▸ **What is required**: Should any entry hold a picture, omit that picture and copy the rest of the entry exactly.

• • • • •

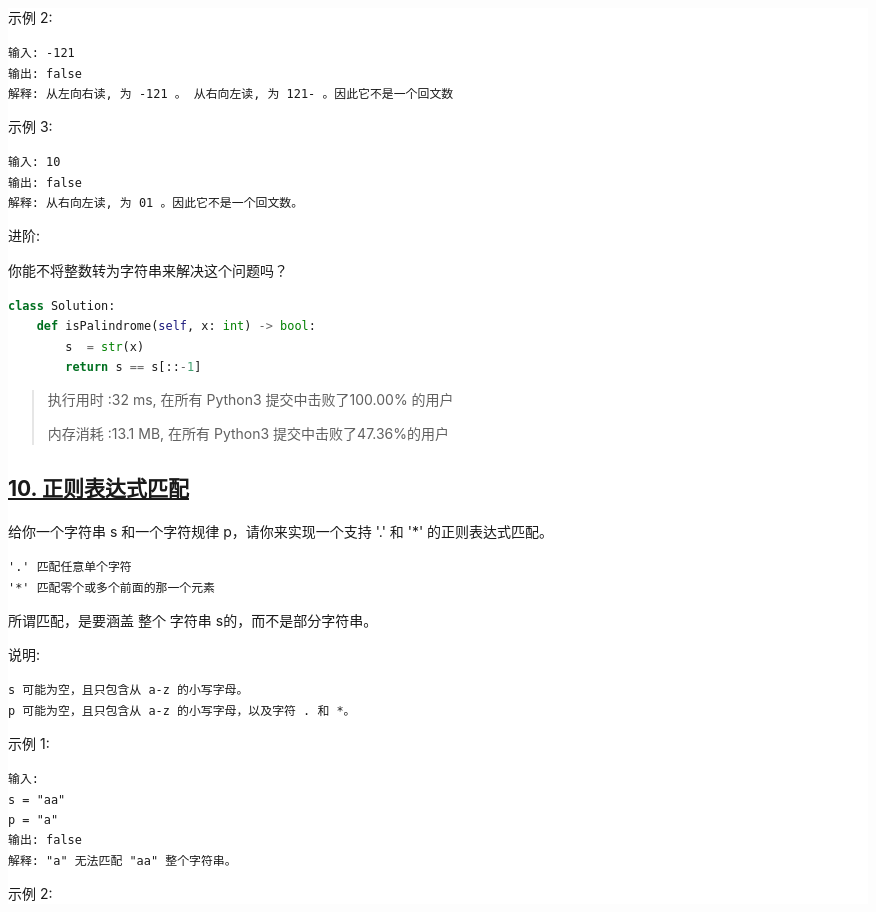 示例 2:

```
输入: -121
输出: false
解释: 从左向右读, 为 -121 。 从右向左读, 为 121- 。因此它不是一个回文数
```

示例 3:

```
输入: 10
输出: false
解释: 从右向左读, 为 01 。因此它不是一个回文数。
```

进阶:

你能不将整数转为字符串来解决这个问题吗？

```python
class Solution:
    def isPalindrome(self, x: int) -> bool:
        s  = str(x)
        return s == s[::-1]
```

> 执行用时 :32 ms, 在所有 Python3 提交中击败了100.00% 的用户
>
> 内存消耗 :13.1 MB, 在所有 Python3 提交中击败了47.36%的用户

## [10. 正则表达式匹配](https://leetcode-cn.com/problems/regular-expression-matching/)

给你一个字符串 s 和一个字符规律 p，请你来实现一个支持 '.' 和 '*' 的正则表达式匹配。

```
'.' 匹配任意单个字符
'*' 匹配零个或多个前面的那一个元素
```

所谓匹配，是要涵盖 整个 字符串 s的，而不是部分字符串。

说明:

    s 可能为空，且只包含从 a-z 的小写字母。
    p 可能为空，且只包含从 a-z 的小写字母，以及字符 . 和 *。

示例 1:

```
输入:
s = "aa"
p = "a"
输出: false
解释: "a" 无法匹配 "aa" 整个字符串。
```

示例 2:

• • • • •

▸ **Your response**:
 示例 2:

```
输入: -121
输出: false
解释: 从左向右读, 为 -121 。 从右向左读, 为 121- 。因此它不是一个回文数
```

示例 3:

```
输入: 10
输出: false
解释: 从右向左读, 为 01 。因此它不是一个回文数。
```

进阶:

你能不将整数转为字符串来解决这个问题吗？

```python
class Solution:
    def isPalindrome(self, x: int) -> bool:
        s  = str(x)
        return s == s[::-1]
```

> 执行用时 :32 ms, 在所有 Python3 提交中击败了100.00% 的用户
>
> 内存消耗 :13.1 MB, 在所有 Python3 提交中击败了47.36%的用户

## [10. 正则表达式匹配](https://leetcode-cn.com/problems/regular-expression-matching/)

给你一个字符串 s 和一个字符规律 p，请你来实现一个支持 '.' 和 '*' 的正则表达式匹配。

```
'.' 匹配任意单个字符
'*' 匹配零个或多个前面的那一个元素
```

所谓匹配，是要涵盖 整个 字符串 s的，而不是部分字符串。

说明:

    s 可能为空，且只包含从 a-z 的小写字母。
    p 可能为空，且只包含从 a-z 的小写字母，以及字符 . 和 *。

示例 1:

```
输入:
s = "aa"
p = "a"
输出: false
解释: "a" 无法匹配 "aa" 整个字符串。
```

示例 2:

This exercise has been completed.